Commodity prices are showing mixed results in European trade as markets await US ISM manufacturing data, where consensus forecasts suggest factory-sector growth accelerated in March after a pullback in February snapped three consecutive months of improvement. The print carries heavy implications for global economic growth expectations at large as traders look for accelerating recovery in North America to offset a recession in the Eurozone and a related slowdown in China (data released over the weekend notwithstanding).
The risk of a downside surprise on the ISM reading seems significant however following uniformly disappointing results on leading activity surveys released last week. This sets the stage for selling pressure to emerge across the spectrum of risk-sensitive assets including copper and crude oil, where prices remain closely anchored to the MSCI World Stock Index (on 20-day percent change correlation studies).
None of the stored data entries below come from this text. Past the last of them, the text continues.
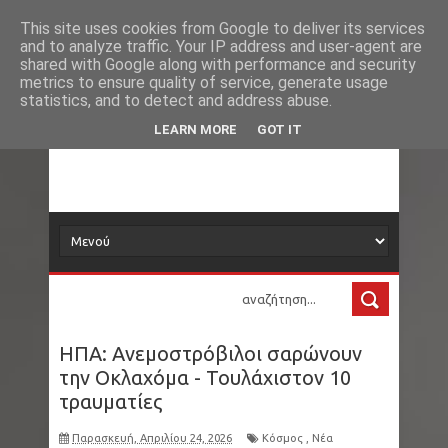
Νέα
Loading...
This site uses cookies from Google to deliver its services
and to analyze traffic. Your IP address and user-agent are
δορυφόρος
shared with Google along with performance and security
metrics to ensure quality of service, generate usage
statistics, and to detect and address abuse.
Τα νέα όλου του κόσμου στο πιάτο σας
LEARN MORE
GOT IT
ΗΠΑ: Ανεμοστρόβιλοι σαρώνουν
την Οκλαχόμα - Τουλάχιστον 10
τραυματίες
Παρασκευή, Απριλίου 24, 2026
Κόσμος
,
Νέα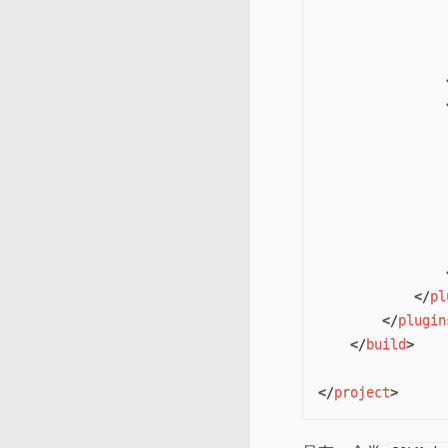
</
pl
</
plugin
</
build
>
</
project
>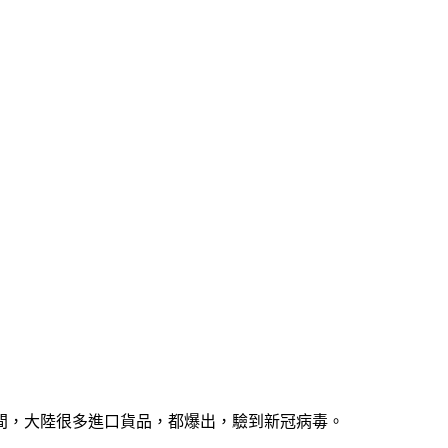
間，大陸很多進口貨品，都爆出，驗到新冠病毒。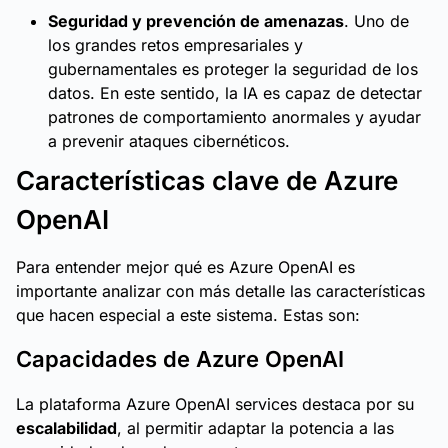
Seguridad y prevención de amenazas
. Uno de
los grandes retos empresariales y
gubernamentales es proteger la seguridad de los
datos. En este sentido, la IA es capaz de detectar
patrones de comportamiento anormales y ayudar
a prevenir ataques cibernéticos.
Características clave de Azure
OpenAI
Para entender mejor qué es Azure OpenAI es
importante analizar con más detalle las características
que hacen especial a este sistema. Estas son:
Capacidades de Azure OpenAI
La plataforma Azure OpenAI services destaca por su
escalabilidad
, al permitir adaptar la potencia a las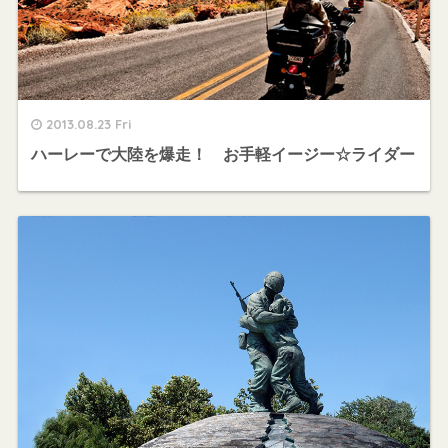
2013.08.23 Fri
ハーレーで大陸を爆走！ お手軽イージー☆ライダー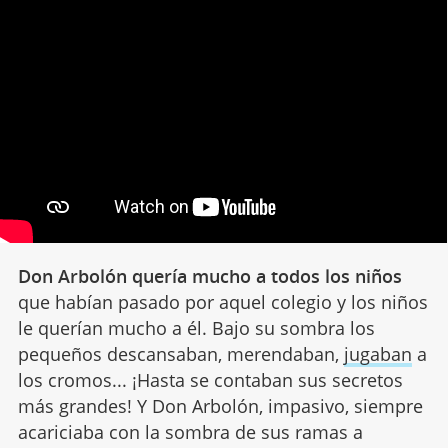
Don Arbolón quería mucho a todos los niños
que habían pasado por aquel colegio y los niños
le querían mucho a él. Bajo su sombra los
pequeños descansaban, merendaban,
jugaban
a
los cromos... ¡Hasta se contaban sus secretos
más grandes! Y Don Arbolón, impasivo, siempre
acariciaba con la sombra de sus ramas a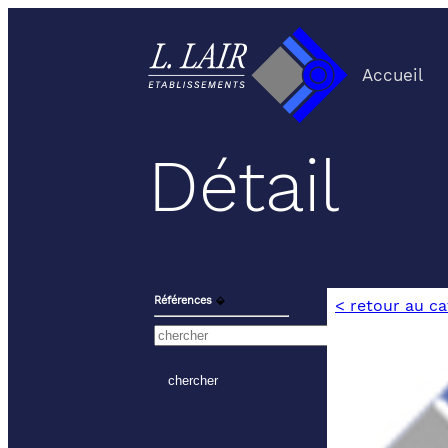
Accueil
Détail
Références
⬙
< retour au c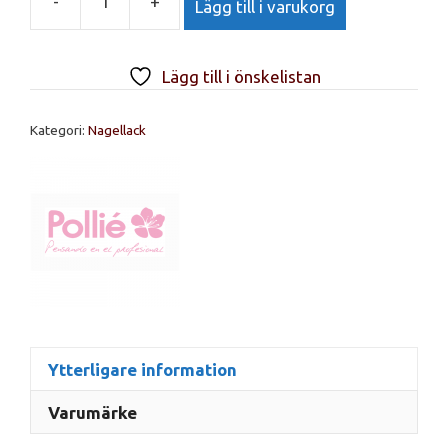
-
+
Lägg till i varukorg
JUNIPER
GREEN
12ML
Lägg till i önskelistan
NAIL
POLISH.
Kategori:
Nagellack
№
04570
mängd
Ytterligare information
Varumärke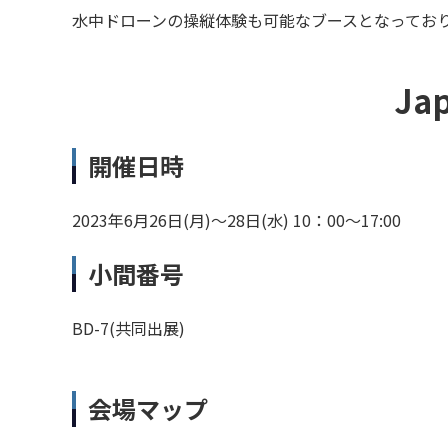
水中ドローンの操縦体験も可能なブースとなってお
Ja
開催日時
2023年6月26日(月)～28日(水) 10：00～17:00
小間番号
BD-7(共同出展)
会場マップ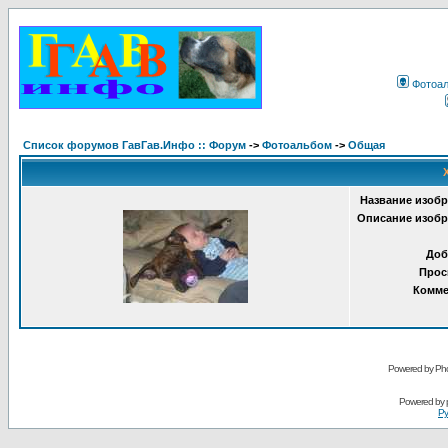
Фотоа
Список форумов ГавГав.Инфо :: Форум
->
Фотоальбом
->
Общая
Название изобр
Описание изобр
Доб
Прос
Комме
Powered by Pho
Powered by
Ру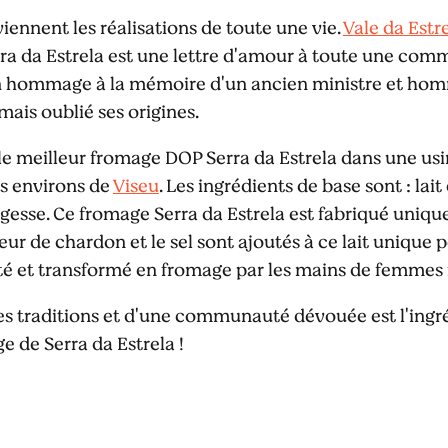
eviennent les réalisations de toute une vie.
Vale da Estr
a da Estrela est une lettre d'amour à toute une comm
hommage à la mémoire d'un ancien ministre et homme
mais oublié ses origines.
 le meilleur fromage DOP Serra da Estrela dans une us
es environs de
Viseu
. Les ingrédients de base sont : lai
 sagesse. Ce fromage Serra da Estrela est fabriqué uniq
leur de chardon et le sel sont ajoutés à ce lait unique p
utté et transformé en fromage par les mains de femme
es traditions et d'une communauté dévouée est l'ingr
e de Serra da Estrela !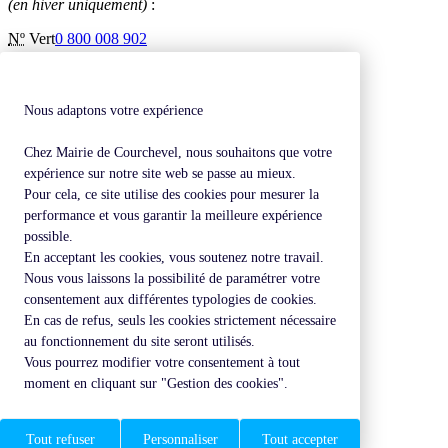
(en hiver uniquement)
:
Nº
Vert
0 800 008 902
Inscription à la newsletter
Contactez-nous
Mentions légales
Nous adaptons votre expérience
Plan de site
Chez Mairie de Courchevel, nous souhaitons que votre
Revenir en haut de page
expérience sur notre site web se passe au mieux.
Pour cela, ce site utilise des cookies pour mesurer la
performance et vous garantir la meilleure expérience
possible.
En acceptant les cookies, vous soutenez notre travail.
Nous vous laissons la possibilité de paramétrer votre
consentement aux différentes typologies de cookies.
En cas de refus, seuls les cookies strictement nécessaire
au fonctionnement du site seront utilisés.
Vous pourrez modifier votre consentement à tout
moment en cliquant sur "Gestion des cookies".
Tout refuser
Personnaliser
Tout accepter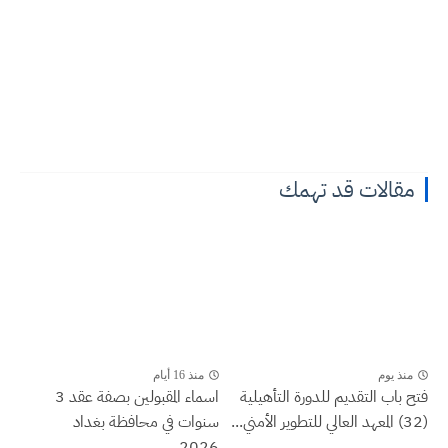
مقالات قد تهمك
منذ يوم
منذ 16 أيام
فتح باب التقديم للدورة التأهيلية
اسماء المقبولين بصفة عقد 3
(32) المعهد العالي للتطوير الأمني...
سنوات في محافظة بغداد
2026...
Such an outcome likewise opens the door for the US dollar (ticker: USDollar) to advance on the back of safe-haven flows, which bodes ill for gold and silver both in de-facto terms (considering both metals are benchmarked against the greenback) and with regard to reduced demand for an alternative to paper currencies.
Spot Gold (NY Close): $1,668.35 // +6.78 // +0.41%
Prices found support at 1,658.49, the 23.6% Fibonacci expansion level, and swung back above resistance at 1,690.04. The bulls now appear set to challenge the 38.2% Fib retracement at 1,690.04. Alternatively, a break back below 1,658.49 targets 1,634.62.
Spot Silver (NY Close): $32.27 // +0.25 // +0.08%
Prices continue to consolidate below resistance at 32.93, the former neckline of a Head and Shoulders (H&S) top carved out between late January and mid-March, and horizontal support at 31.04. A break blower exposes the first downside barrier at 29.79. The H&S setup broadly implies a measured downside target at 26.84.
Prices continue to trace out a Triangle chart pattern above support at 3.696, the 38.2% Fibonacci retracement level. While the setup is typically indicative of trend continuation, which in this case would be a bullish development, confirmation is needed on a break of either of its boundaries before firm conclusions can be drawn. Near-term support is now at 3.770, while resistance stands at 3.893.
WTI Crude Oil (NY Close): $103.02 // +0.24 // +0.23%
Last week, prices completed a Descending Triangle chart pattern with a break through support at 104.75, the 38.2% Fibonacci retracement level, implying a measured target at 99.57. An inverted Hammer candlestick above interim support at 102.97, the 50% Fib, hints a near-term bounce may be ahead to retest 104.75 before the larger down move resumes.